Please find every line in the entries below that contains the string "limpid", and copy it.

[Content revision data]
--------

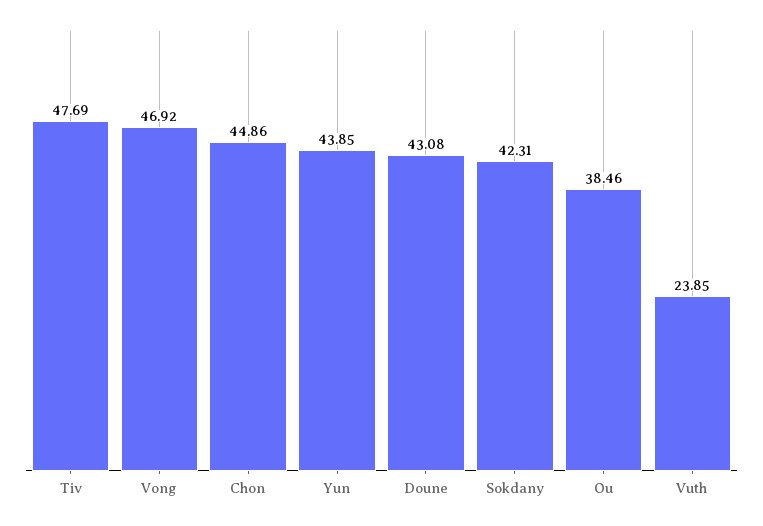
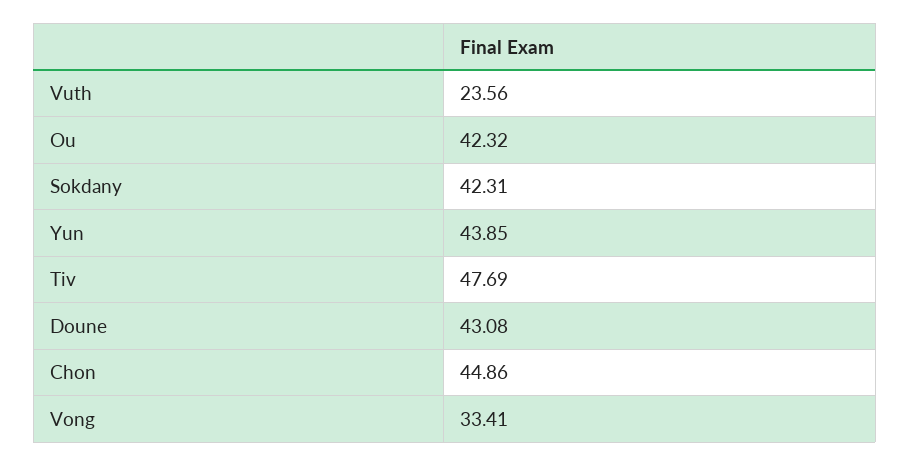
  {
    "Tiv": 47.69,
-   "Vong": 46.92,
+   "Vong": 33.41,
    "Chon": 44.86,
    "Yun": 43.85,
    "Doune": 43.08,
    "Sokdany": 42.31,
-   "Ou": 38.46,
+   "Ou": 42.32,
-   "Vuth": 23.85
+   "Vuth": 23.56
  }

--------

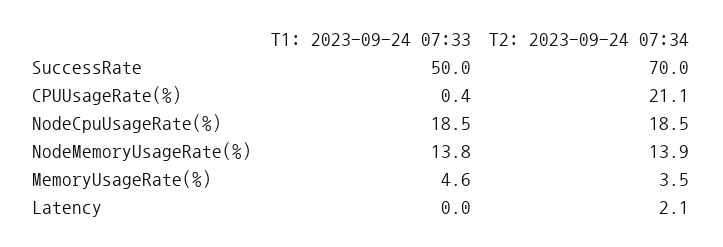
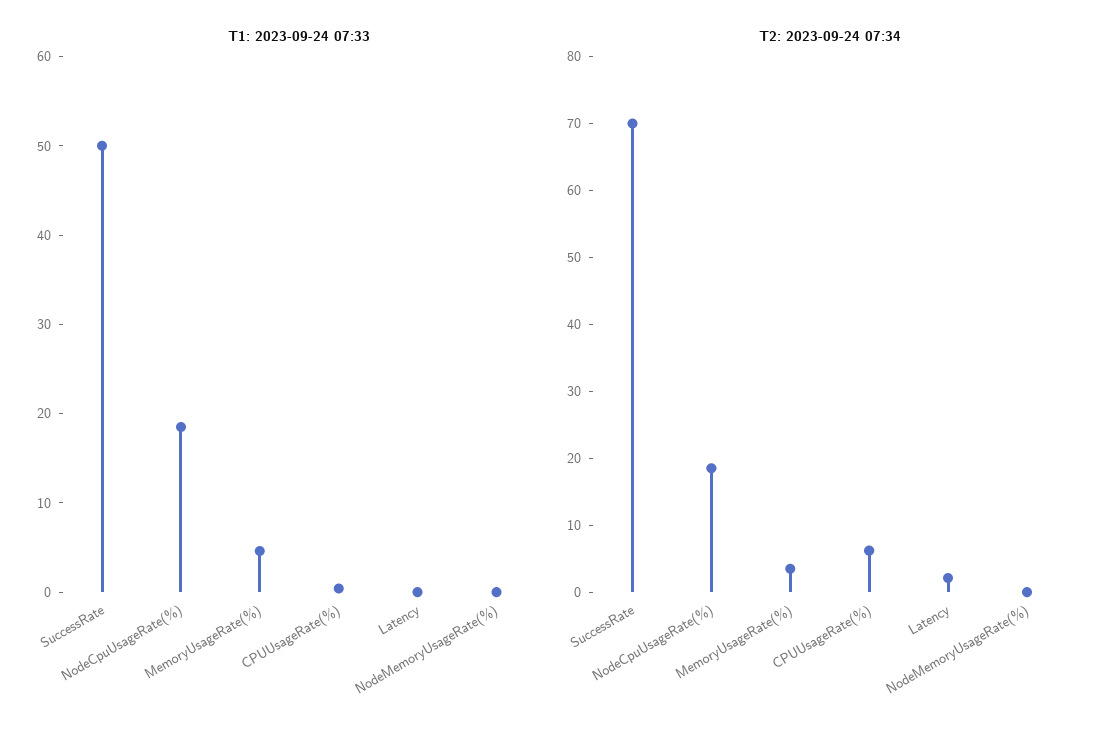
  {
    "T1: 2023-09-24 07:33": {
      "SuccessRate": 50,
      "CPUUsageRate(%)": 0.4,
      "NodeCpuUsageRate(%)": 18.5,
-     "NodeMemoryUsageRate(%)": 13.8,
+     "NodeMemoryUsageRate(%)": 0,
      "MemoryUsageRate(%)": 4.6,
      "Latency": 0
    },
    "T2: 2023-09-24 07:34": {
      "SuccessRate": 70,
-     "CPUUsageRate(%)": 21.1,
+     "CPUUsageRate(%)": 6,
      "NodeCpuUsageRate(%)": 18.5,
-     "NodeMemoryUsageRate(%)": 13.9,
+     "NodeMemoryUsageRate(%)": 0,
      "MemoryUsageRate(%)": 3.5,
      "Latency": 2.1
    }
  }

--------

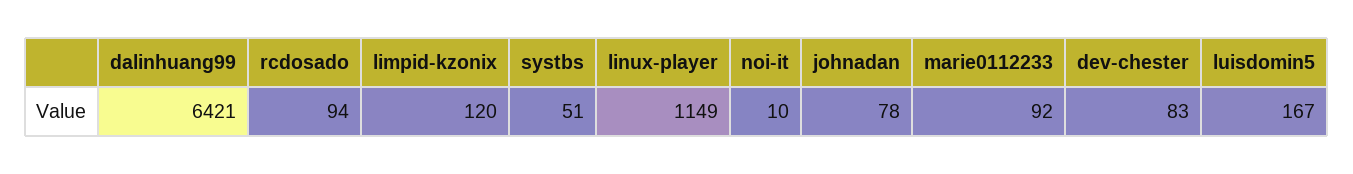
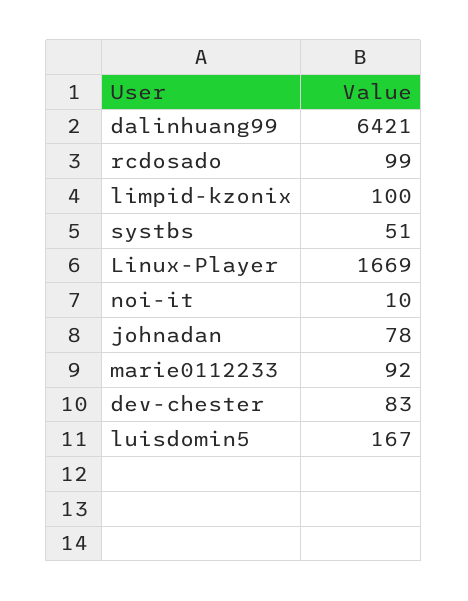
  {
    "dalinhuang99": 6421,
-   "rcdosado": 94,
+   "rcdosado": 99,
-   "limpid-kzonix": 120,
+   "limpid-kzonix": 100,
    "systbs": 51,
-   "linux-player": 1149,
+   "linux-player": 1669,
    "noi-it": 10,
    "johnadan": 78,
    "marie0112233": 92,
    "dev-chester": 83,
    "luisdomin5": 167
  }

--------

# Answer to this problem
-   "limpid-kzonix": 120,
+   "limpid-kzonix": 100,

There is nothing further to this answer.